(Machine-readable electronics designs)

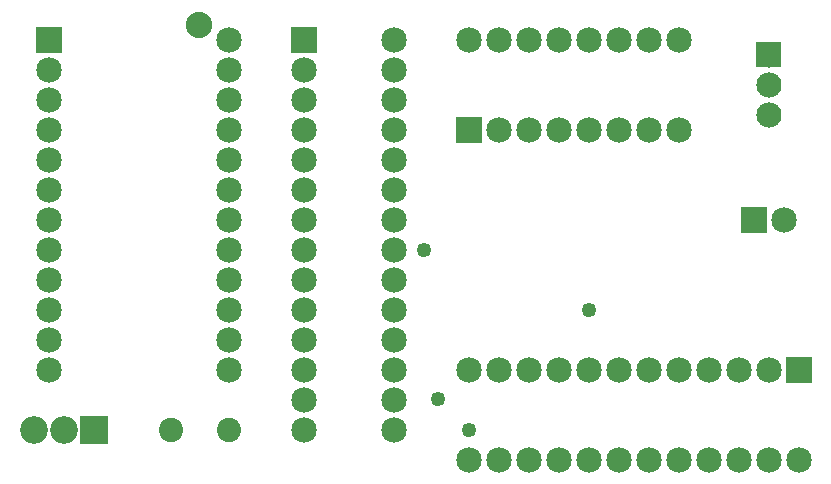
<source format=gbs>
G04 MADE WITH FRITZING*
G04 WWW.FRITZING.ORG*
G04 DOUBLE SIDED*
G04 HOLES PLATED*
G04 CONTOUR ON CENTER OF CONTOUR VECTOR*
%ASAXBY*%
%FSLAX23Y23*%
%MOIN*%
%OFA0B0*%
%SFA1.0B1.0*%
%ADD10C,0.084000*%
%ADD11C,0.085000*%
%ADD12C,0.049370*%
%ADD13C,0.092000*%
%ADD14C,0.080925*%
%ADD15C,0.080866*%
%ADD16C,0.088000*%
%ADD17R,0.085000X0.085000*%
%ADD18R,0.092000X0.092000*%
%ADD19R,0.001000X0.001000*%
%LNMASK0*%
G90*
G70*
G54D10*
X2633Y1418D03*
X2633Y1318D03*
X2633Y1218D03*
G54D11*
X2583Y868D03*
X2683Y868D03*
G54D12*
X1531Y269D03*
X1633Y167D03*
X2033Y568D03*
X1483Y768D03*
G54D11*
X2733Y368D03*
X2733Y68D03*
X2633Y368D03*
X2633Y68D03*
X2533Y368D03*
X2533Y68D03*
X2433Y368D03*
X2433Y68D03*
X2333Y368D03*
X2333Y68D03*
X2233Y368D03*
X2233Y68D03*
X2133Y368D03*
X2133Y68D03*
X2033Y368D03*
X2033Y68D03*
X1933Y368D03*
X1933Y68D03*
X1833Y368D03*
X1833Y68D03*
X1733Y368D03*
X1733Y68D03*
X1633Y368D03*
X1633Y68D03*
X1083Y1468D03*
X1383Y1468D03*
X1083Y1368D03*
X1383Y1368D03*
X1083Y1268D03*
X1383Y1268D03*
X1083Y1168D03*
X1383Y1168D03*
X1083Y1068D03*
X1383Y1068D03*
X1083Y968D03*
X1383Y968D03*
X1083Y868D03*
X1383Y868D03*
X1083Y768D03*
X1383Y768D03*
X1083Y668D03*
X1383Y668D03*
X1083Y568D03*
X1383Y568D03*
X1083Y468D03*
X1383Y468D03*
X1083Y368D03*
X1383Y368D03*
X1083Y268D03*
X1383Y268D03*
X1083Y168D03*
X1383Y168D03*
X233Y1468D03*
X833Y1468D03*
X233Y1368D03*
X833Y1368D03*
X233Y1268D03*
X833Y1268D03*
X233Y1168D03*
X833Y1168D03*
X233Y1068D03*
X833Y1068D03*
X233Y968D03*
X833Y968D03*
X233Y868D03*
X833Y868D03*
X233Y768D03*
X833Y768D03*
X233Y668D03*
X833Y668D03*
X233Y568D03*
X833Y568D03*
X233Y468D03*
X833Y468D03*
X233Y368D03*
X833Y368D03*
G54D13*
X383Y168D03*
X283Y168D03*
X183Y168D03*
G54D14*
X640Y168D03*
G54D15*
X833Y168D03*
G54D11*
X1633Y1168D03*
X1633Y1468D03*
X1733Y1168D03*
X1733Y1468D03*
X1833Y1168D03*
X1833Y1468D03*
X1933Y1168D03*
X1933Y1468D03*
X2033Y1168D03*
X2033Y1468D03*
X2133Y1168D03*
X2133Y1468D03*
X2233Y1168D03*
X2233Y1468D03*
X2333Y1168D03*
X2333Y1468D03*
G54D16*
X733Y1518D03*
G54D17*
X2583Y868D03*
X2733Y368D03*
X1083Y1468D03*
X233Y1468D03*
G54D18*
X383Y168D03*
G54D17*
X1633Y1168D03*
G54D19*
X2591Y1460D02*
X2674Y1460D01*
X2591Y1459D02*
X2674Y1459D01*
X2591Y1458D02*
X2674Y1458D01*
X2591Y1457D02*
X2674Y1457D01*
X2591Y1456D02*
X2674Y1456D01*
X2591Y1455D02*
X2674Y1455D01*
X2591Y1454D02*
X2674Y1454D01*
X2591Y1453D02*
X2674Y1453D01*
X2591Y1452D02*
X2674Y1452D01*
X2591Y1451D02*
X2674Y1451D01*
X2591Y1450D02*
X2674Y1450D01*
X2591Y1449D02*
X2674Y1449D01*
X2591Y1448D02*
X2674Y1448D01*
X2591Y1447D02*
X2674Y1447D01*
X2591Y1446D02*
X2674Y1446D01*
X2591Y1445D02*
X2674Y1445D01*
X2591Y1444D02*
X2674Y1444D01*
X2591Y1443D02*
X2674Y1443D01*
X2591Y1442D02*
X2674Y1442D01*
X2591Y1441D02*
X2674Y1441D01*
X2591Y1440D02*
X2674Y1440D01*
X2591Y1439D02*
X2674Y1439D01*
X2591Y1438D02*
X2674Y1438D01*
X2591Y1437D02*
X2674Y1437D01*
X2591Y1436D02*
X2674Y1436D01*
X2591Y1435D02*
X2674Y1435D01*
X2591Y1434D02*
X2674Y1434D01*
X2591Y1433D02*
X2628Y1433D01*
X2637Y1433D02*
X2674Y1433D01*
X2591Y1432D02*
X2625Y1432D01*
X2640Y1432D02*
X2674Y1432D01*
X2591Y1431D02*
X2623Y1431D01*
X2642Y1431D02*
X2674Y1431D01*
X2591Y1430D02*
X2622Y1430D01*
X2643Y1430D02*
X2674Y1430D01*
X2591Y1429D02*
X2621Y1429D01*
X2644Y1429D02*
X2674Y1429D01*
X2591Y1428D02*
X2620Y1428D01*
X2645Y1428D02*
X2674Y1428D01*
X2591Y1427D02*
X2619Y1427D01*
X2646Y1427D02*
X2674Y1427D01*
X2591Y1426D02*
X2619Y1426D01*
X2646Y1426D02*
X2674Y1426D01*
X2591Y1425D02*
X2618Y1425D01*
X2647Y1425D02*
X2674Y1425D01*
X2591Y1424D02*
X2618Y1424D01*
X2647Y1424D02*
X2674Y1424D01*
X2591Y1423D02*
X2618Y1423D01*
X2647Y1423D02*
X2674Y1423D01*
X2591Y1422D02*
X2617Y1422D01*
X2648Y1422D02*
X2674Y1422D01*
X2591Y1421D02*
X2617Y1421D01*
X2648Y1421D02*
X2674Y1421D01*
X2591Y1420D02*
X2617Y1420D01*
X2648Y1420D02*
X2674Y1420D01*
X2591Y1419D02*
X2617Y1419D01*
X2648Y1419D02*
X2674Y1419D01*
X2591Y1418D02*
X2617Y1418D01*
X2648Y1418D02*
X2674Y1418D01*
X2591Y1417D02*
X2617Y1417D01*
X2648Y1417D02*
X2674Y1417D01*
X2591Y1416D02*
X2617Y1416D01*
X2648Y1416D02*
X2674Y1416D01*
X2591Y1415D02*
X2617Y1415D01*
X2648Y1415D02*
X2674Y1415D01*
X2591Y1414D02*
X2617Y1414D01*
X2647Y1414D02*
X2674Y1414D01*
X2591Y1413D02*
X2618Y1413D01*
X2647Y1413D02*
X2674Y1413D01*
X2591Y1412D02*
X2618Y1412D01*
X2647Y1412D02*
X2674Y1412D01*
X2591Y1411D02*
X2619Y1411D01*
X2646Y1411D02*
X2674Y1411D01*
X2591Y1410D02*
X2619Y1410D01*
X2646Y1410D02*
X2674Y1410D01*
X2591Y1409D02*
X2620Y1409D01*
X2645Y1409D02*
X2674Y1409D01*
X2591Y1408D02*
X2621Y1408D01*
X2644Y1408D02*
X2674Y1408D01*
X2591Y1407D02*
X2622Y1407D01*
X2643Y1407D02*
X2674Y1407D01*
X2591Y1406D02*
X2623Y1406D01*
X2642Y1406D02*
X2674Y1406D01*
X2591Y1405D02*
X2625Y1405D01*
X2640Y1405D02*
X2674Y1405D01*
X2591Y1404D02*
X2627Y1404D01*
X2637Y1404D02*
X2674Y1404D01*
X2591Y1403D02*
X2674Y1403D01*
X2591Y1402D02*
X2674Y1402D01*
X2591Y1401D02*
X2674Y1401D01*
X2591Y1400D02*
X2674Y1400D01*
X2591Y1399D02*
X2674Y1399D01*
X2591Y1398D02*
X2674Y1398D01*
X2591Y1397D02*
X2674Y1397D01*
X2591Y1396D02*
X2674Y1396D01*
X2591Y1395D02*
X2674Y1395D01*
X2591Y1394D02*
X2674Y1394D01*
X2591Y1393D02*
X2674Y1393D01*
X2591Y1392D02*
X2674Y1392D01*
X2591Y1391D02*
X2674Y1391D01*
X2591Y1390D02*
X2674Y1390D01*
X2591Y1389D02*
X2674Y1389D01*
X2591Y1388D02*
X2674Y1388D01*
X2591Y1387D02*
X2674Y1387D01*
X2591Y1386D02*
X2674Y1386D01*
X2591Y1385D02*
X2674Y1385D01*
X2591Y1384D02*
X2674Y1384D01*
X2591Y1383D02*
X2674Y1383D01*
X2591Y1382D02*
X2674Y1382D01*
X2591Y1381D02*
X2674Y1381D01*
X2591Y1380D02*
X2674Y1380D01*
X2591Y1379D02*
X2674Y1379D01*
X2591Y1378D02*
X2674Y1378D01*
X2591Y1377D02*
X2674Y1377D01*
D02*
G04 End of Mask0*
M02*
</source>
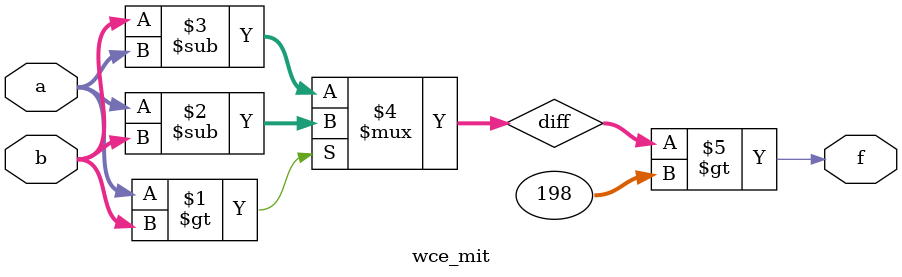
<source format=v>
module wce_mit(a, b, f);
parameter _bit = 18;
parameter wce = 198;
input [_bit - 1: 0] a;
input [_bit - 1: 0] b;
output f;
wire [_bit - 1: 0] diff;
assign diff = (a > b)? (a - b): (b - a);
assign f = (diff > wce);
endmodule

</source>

▶ Task directions: Nothing but the lines from the line containing "X2591Y1396D02*" through the last line of the records above is to be extracted, exactly and with no pictures.

▶ Finished exercise:
X2591Y1396D02*
X2674Y1396D01*
X2591Y1395D02*
X2674Y1395D01*
X2591Y1394D02*
X2674Y1394D01*
X2591Y1393D02*
X2674Y1393D01*
X2591Y1392D02*
X2674Y1392D01*
X2591Y1391D02*
X2674Y1391D01*
X2591Y1390D02*
X2674Y1390D01*
X2591Y1389D02*
X2674Y1389D01*
X2591Y1388D02*
X2674Y1388D01*
X2591Y1387D02*
X2674Y1387D01*
X2591Y1386D02*
X2674Y1386D01*
X2591Y1385D02*
X2674Y1385D01*
X2591Y1384D02*
X2674Y1384D01*
X2591Y1383D02*
X2674Y1383D01*
X2591Y1382D02*
X2674Y1382D01*
X2591Y1381D02*
X2674Y1381D01*
X2591Y1380D02*
X2674Y1380D01*
X2591Y1379D02*
X2674Y1379D01*
X2591Y1378D02*
X2674Y1378D01*
X2591Y1377D02*
X2674Y1377D01*
D02*
G04 End of Mask0*
M02*
</source>
<source format=v>
module wce_mit(a, b, f);
parameter _bit = 18;
parameter wce = 198;
input [_bit - 1: 0] a;
input [_bit - 1: 0] b;
output f;
wire [_bit - 1: 0] diff;
assign diff = (a > b)? (a - b): (b - a);
assign f = (diff > wce);
endmodule

</source>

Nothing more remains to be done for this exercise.